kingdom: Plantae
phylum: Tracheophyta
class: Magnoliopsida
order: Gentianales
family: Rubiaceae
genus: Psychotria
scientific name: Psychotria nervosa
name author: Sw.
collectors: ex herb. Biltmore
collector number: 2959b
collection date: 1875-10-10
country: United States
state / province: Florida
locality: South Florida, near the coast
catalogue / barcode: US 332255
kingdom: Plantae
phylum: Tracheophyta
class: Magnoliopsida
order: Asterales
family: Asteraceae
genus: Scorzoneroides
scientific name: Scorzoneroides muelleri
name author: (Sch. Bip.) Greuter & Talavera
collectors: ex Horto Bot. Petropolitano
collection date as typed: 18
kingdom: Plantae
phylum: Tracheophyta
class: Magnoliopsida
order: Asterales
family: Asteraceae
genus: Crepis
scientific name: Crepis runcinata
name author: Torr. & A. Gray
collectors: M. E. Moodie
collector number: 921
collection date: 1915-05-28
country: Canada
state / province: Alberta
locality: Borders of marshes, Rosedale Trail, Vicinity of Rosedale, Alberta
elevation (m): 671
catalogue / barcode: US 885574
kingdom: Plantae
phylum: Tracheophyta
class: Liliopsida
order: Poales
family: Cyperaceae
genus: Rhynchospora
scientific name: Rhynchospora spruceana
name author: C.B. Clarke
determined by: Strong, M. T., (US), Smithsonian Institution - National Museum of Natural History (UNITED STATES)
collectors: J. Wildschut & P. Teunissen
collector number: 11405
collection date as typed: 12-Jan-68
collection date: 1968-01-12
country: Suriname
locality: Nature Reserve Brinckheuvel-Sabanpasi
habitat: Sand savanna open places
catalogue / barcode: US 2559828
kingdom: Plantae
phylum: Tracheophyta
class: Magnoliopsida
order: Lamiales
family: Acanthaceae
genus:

* * *

- GIVEN EXERCISE:
Reproduce the entire listing above line for line, without changing anything.

- COMPLETED EXERCISE:
kingdom: Plantae
phylum: Tracheophyta
class: Magnoliopsida
order: Gentianales
family: Rubiaceae
genus: Psychotria
scientific name: Psychotria nervosa
name author: Sw.
collectors: ex herb. Biltmore
collector number: 2959b
collection date: 1875-10-10
country: United States
state / province: Florida
locality: South Florida, near the coast
catalogue / barcode: US 332255
kingdom: Plantae
phylum: Tracheophyta
class: Magnoliopsida
order: Asterales
family: Asteraceae
genus: Scorzoneroides
scientific name: Scorzoneroides muelleri
name author: (Sch. Bip.) Greuter & Talavera
collectors: ex Horto Bot. Petropolitano
collection date as typed: 18
kingdom: Plantae
phylum: Tracheophyta
class: Magnoliopsida
order: Asterales
family: Asteraceae
genus: Crepis
scientific name: Crepis runcinata
name author: Torr. & A. Gray
collectors: M. E. Moodie
collector number: 921
collection date: 1915-05-28
country: Canada
state / province: Alberta
locality: Borders of marshes, Rosedale Trail, Vicinity of Rosedale, Alberta
elevation (m): 671
catalogue / barcode: US 885574
kingdom: Plantae
phylum: Tracheophyta
class: Liliopsida
order: Poales
family: Cyperaceae
genus: Rhynchospora
scientific name: Rhynchospora spruceana
name author: C.B. Clarke
determined by: Strong, M. T., (US), Smithsonian Institution - National Museum of Natural History (UNITED STATES)
collectors: J. Wildschut & P. Teunissen
collector number: 11405
collection date as typed: 12-Jan-68
collection date: 1968-01-12
country: Suriname
locality: Nature Reserve Brinckheuvel-Sabanpasi
habitat: Sand savanna open places
catalogue / barcode: US 2559828
kingdom: Plantae
phylum: Tracheophyta
class: Magnoliopsida
order: Lamiales
family: Acanthaceae
genus:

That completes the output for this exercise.